**To be done**
Set down every line of text from all the entries below, word for word and in the same order, leaving out the pictures.

**Data section**
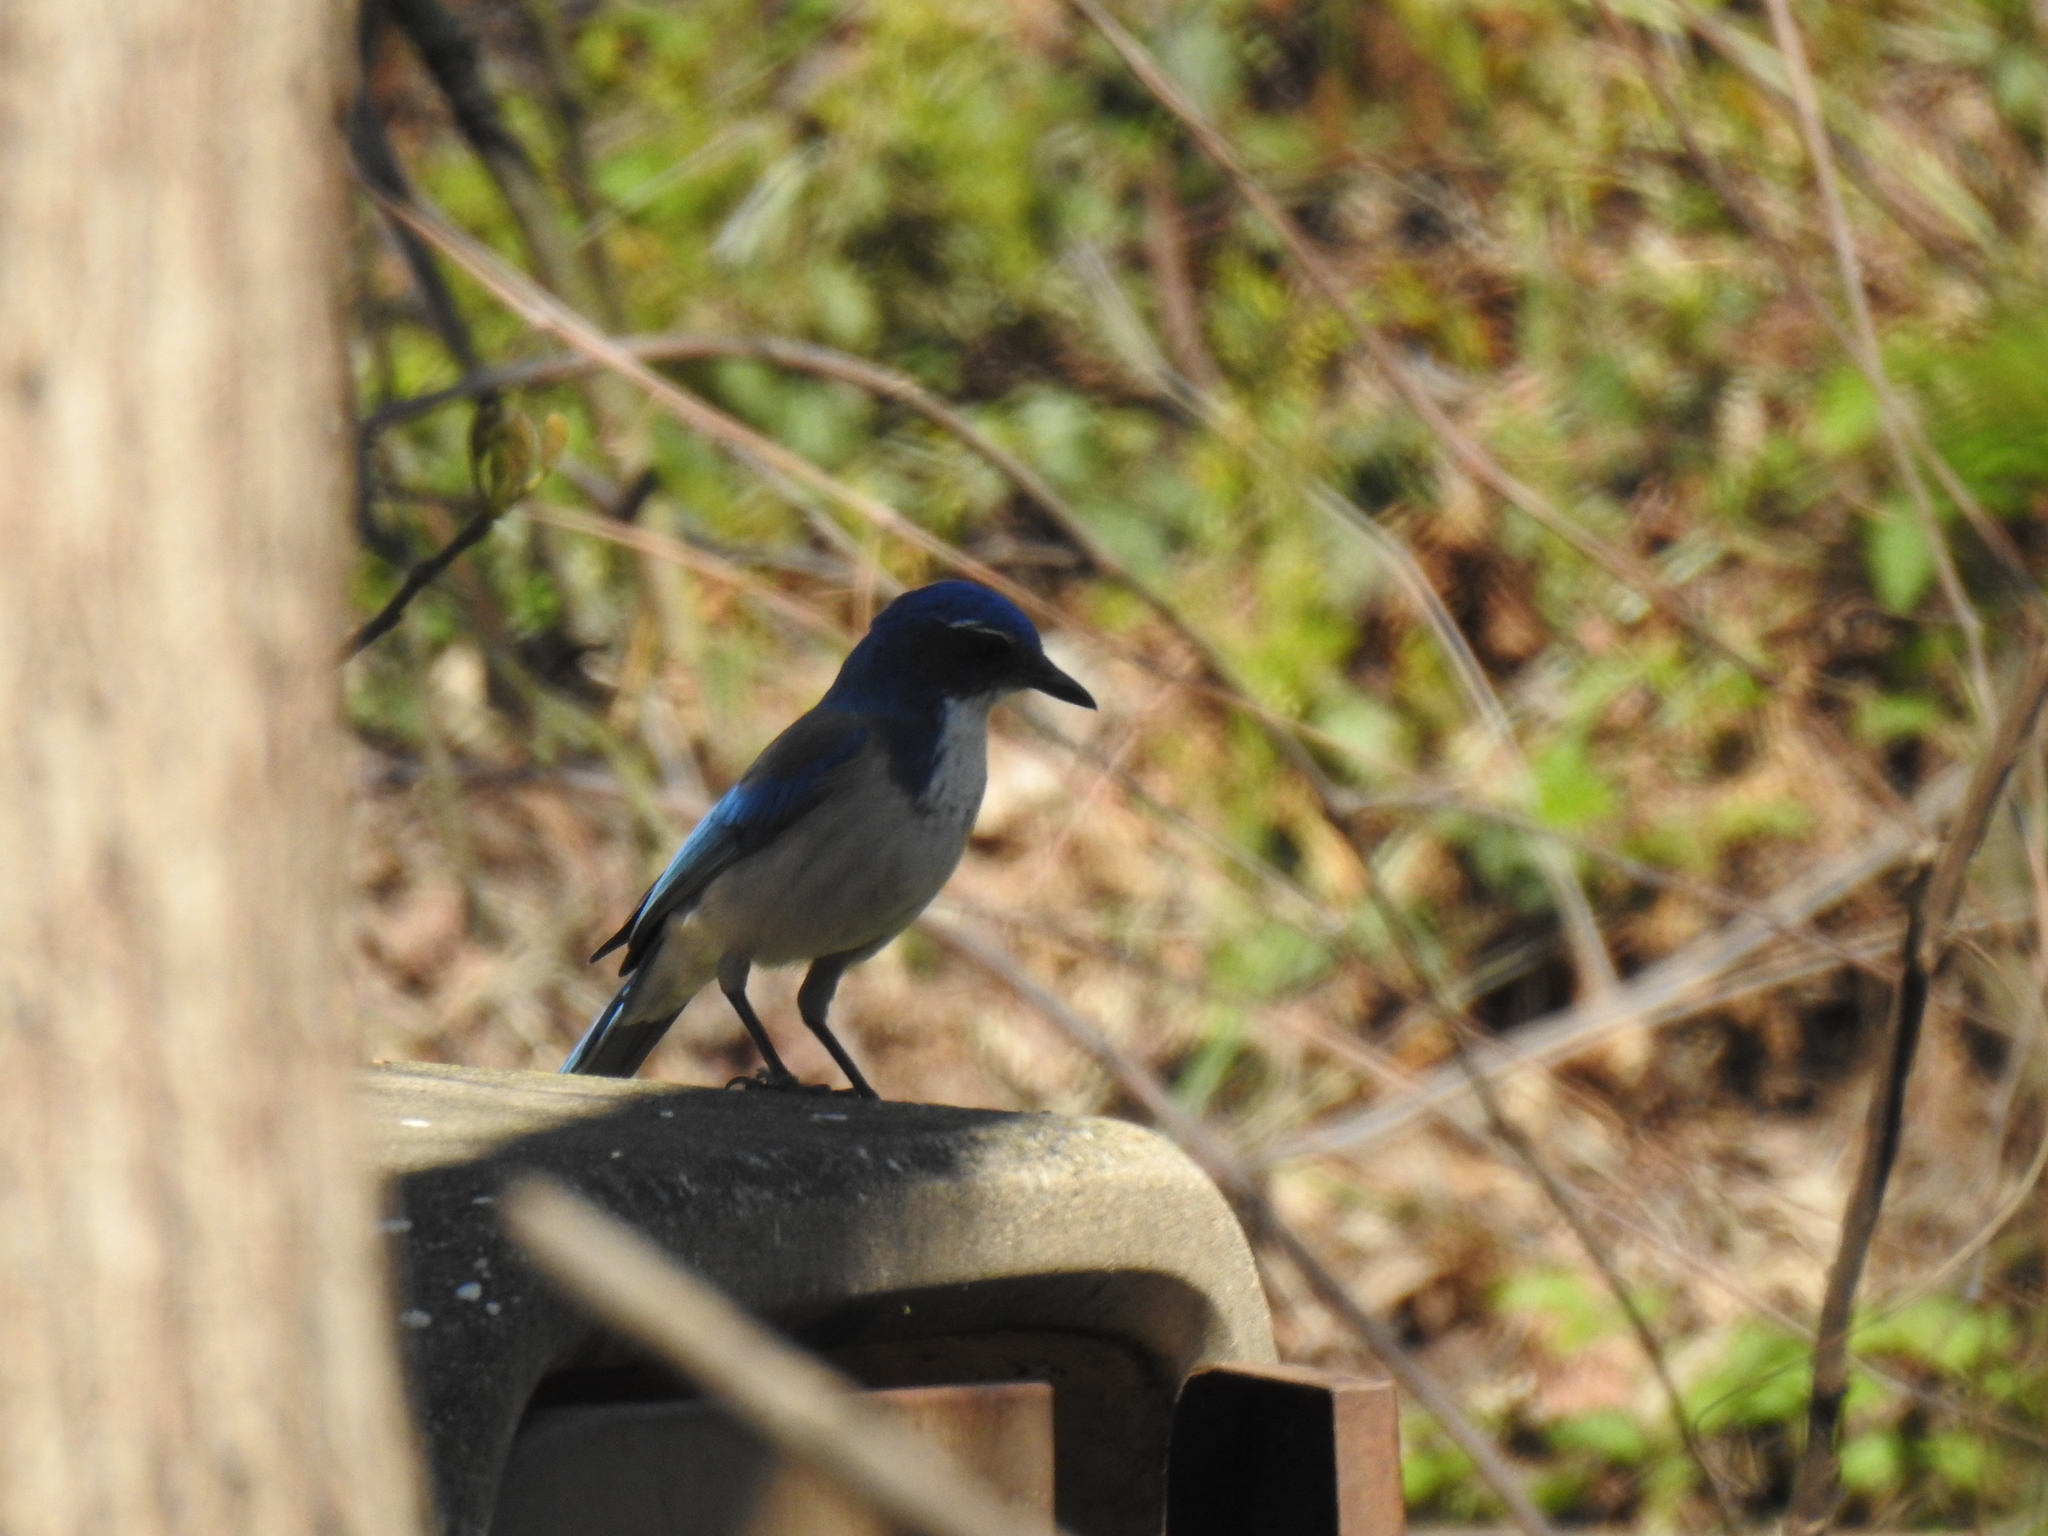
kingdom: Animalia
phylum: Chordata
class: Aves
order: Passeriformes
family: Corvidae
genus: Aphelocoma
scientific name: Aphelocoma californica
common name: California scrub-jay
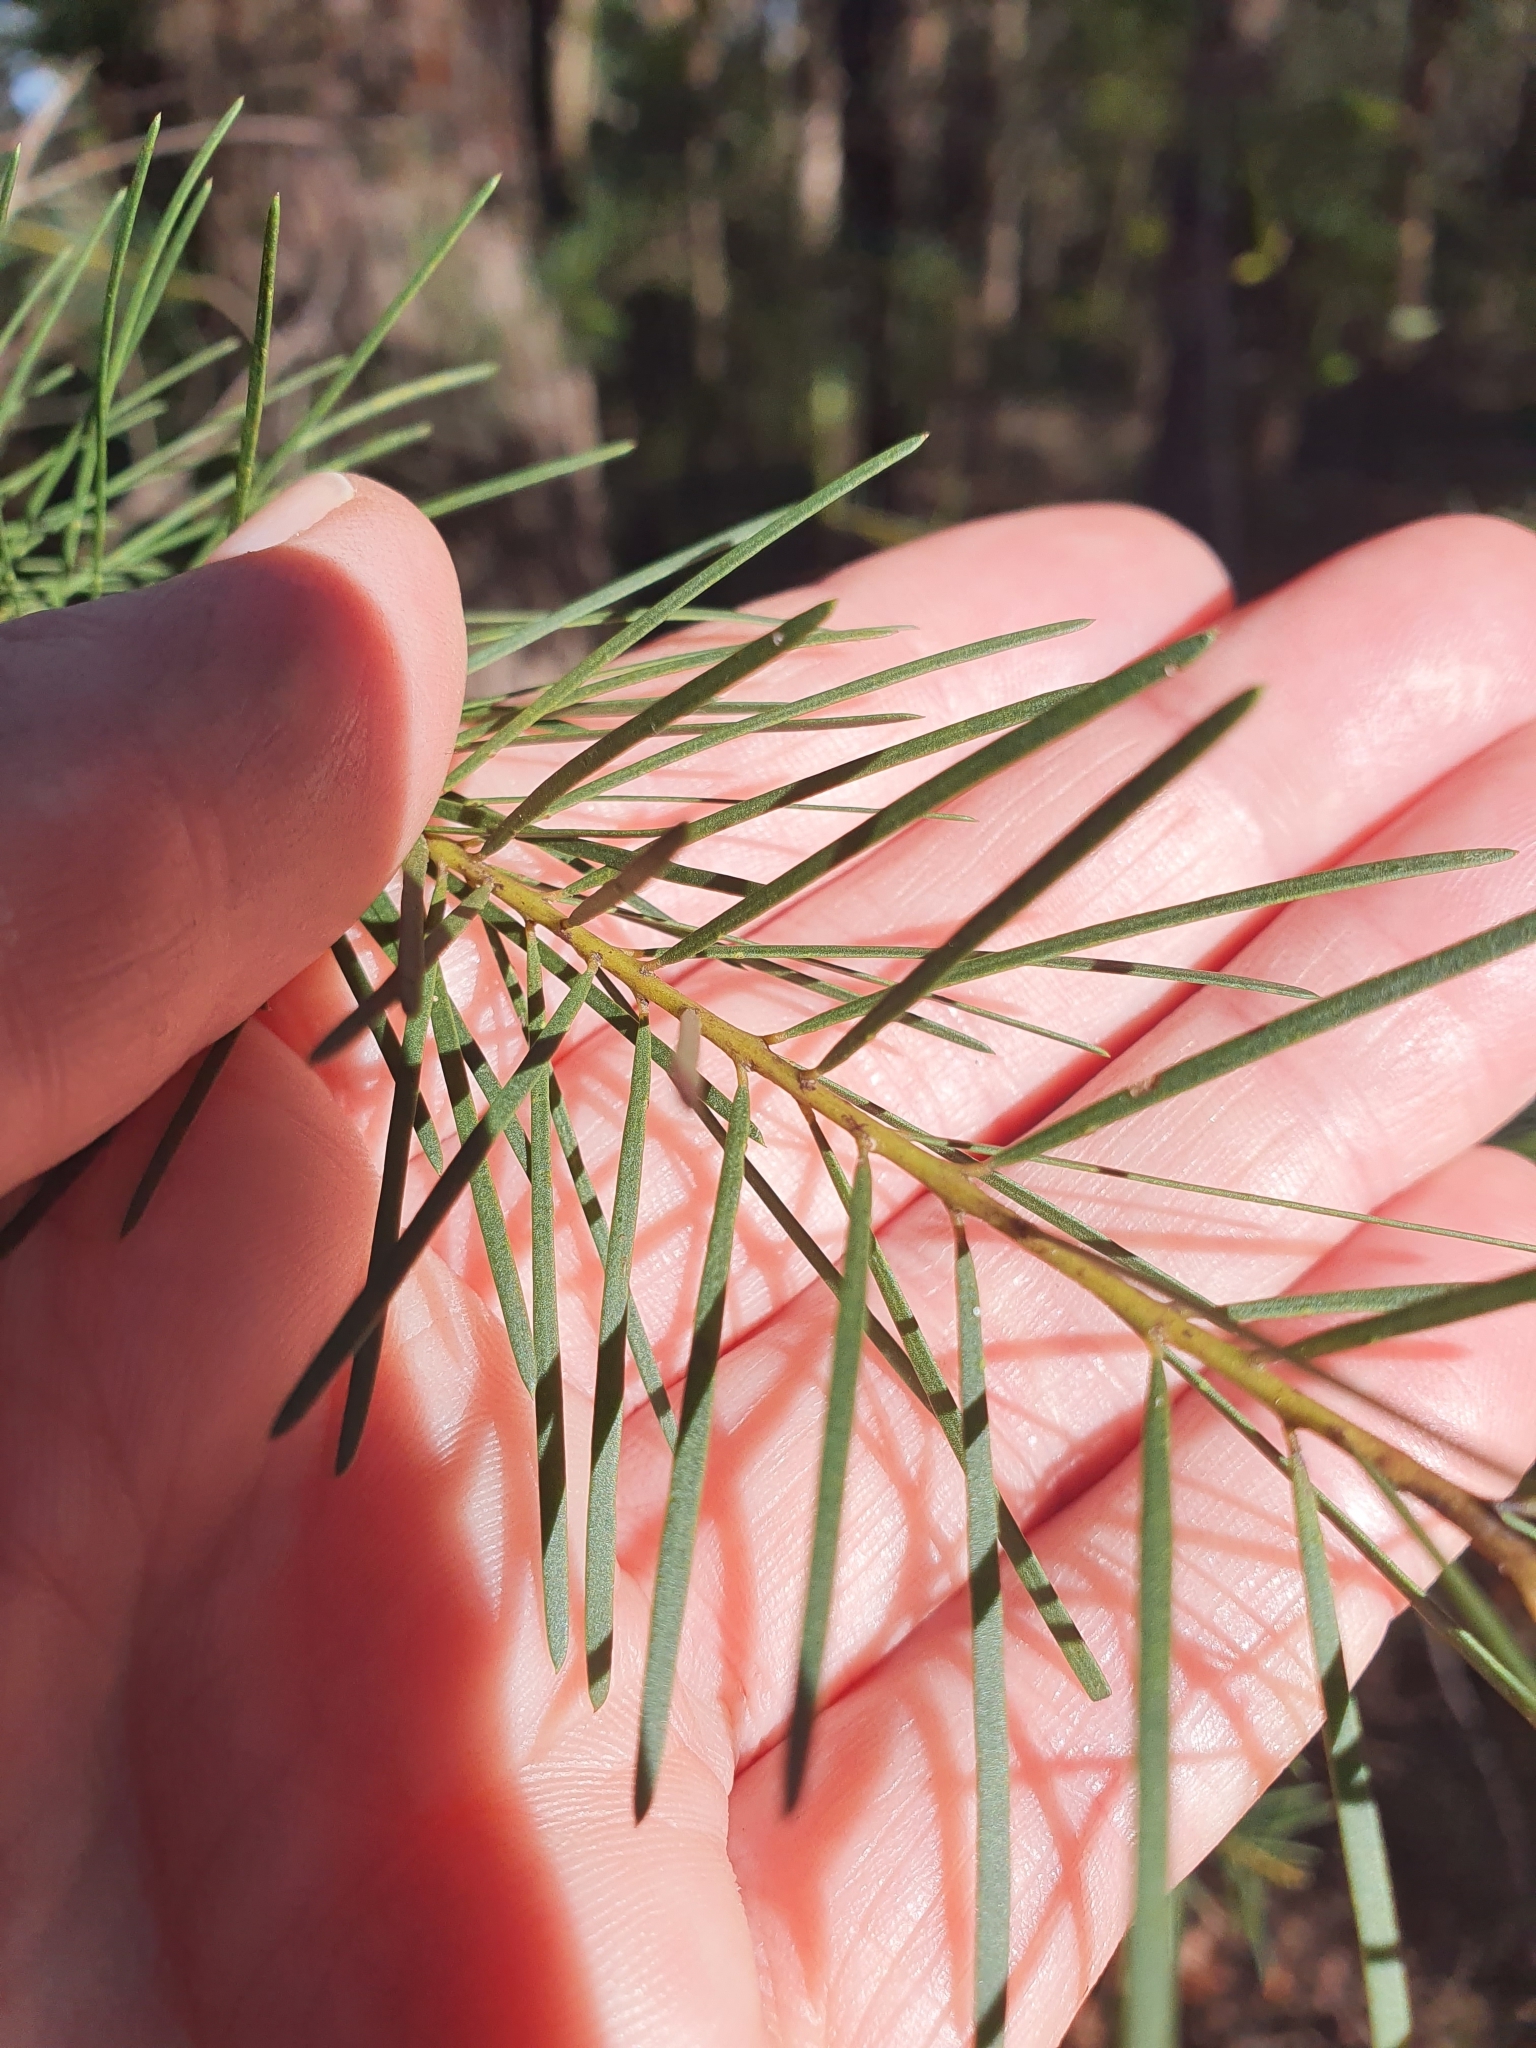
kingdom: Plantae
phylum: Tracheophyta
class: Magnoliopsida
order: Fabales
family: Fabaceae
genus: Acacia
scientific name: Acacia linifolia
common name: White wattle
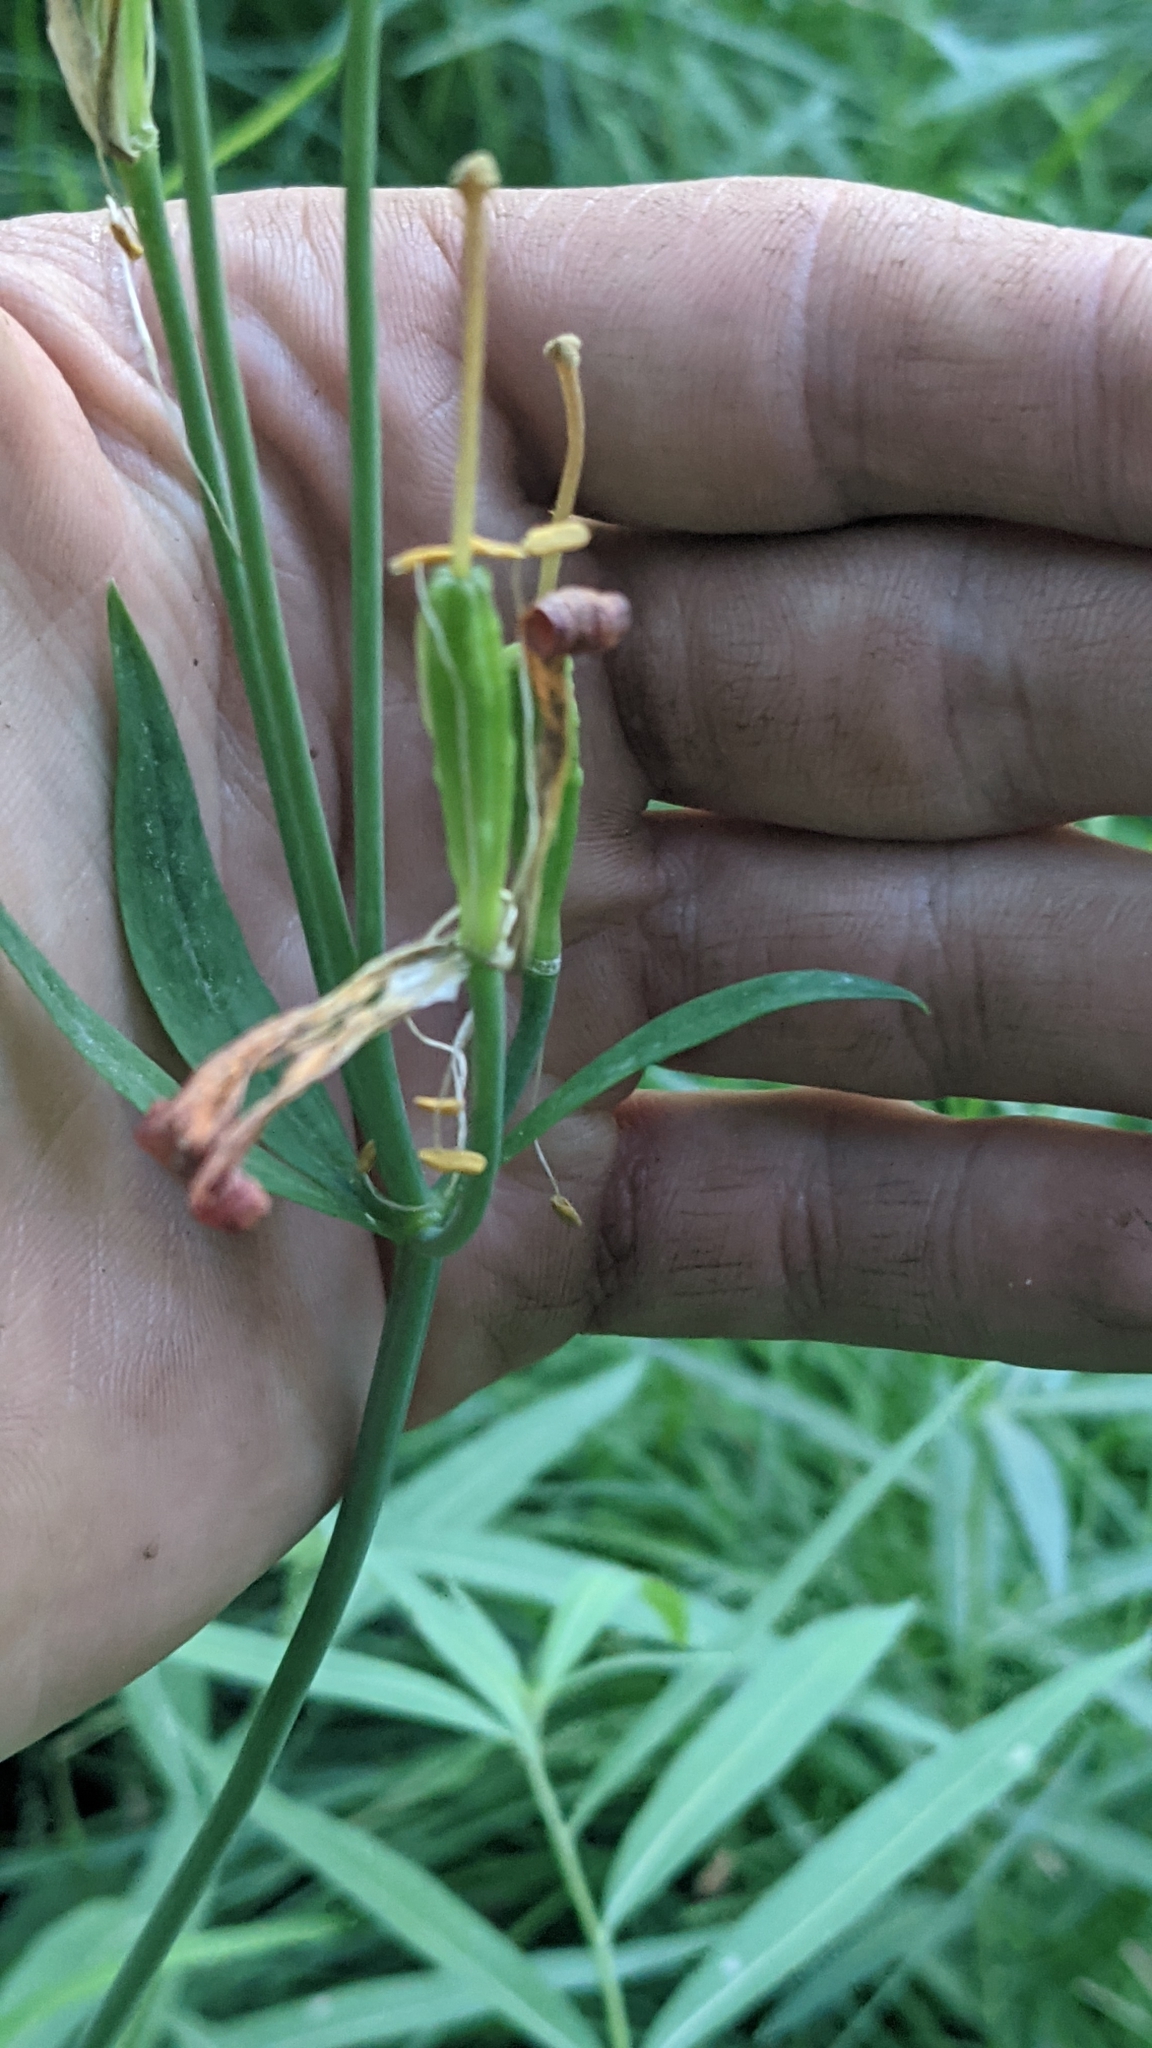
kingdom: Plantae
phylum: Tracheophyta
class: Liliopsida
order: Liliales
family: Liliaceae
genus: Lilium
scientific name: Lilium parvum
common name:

**Solution for this task**
kingdom: Animalia
phylum: Chordata
class: Aves
order: Passeriformes
family: Corvidae
genus: Aphelocoma
scientific name: Aphelocoma californica
common name: California scrub-jay
kingdom: Plantae
phylum: Tracheophyta
class: Magnoliopsida
order: Fabales
family: Fabaceae
genus: Acacia
scientific name: Acacia linifolia
common name: White wattle
kingdom: Plantae
phylum: Tracheophyta
class: Liliopsida
order: Liliales
family: Liliaceae
genus: Lilium
scientific name: Lilium parvum
common name:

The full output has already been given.